No entanto, há uma reviravolta importante para os EUA: um déficit crónico de poupança doméstica lança as consequências económicas do conflito com a China sob uma luz muito diferente. Em 2022, a poupança líquida dos EUA – a poupança ajustada à depreciação das famílias, empresas e do sector governamental – caiu para apenas 1,6% da renda nacional, muito abaixo da média de longo prazo de 5,8% de 1960 a 2020. Falta de poupança e carência Para investir e crescer, os Estados Unidos aproveitam ao máximo o “privilégio exorbitante” do dólar como moeda de reserva dominante no mundo e importam livremente excedentes de poupança do exterior, gerando um enorme déficit em conta corrente e comércio multilateral para atrair capital estrangeiro.
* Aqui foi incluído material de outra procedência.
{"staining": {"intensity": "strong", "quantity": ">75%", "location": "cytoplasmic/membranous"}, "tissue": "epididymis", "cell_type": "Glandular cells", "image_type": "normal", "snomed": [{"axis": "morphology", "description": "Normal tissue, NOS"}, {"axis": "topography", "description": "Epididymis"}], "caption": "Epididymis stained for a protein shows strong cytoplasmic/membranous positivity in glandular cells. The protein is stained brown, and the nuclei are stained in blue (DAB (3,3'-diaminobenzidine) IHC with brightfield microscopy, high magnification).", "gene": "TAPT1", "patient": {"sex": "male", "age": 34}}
Como tal, os interesses económicos da economia americana estão estreitamente alinhados com seus enormes desequilíbrios de fluxos comerciais e de capital. Salvo um ressurgimento altamente improvável da poupança doméstica dos EUA, comprometer esses fluxos por qualquer motivo – digamos, preocupações de segurança sobre a China – não deixa de ter consequências económicas e financeiras significativas. A pesquisa citada acima sugere que essas consequências assumirão a forma de crescimento económico mais lento, inflação mais alta e possivelmente um dólar mais fraco.

Este dificilmente é um resultado ideal para uma economia dos EUA que já está em um ponto precário no ciclo de negócios. A compensação pela segurança nacional não deve ser tomada de ânimo leve. A propensão dos Estados Unidos para exagerar na ameaça à segurança também não deve ser aceita com fé cega.

STEPHEN S. ROACH

Stephen S. Roach, membro do corpo docente da Yale University e ex-presidente do Morgan Stanley Asia, é autor de Unbalanced: The Codependency of America and China (Yale University Press, 2014) e   Accidental Conflict: America, China, and the Clash of Narrativas falsas (Yale University Press, 2022).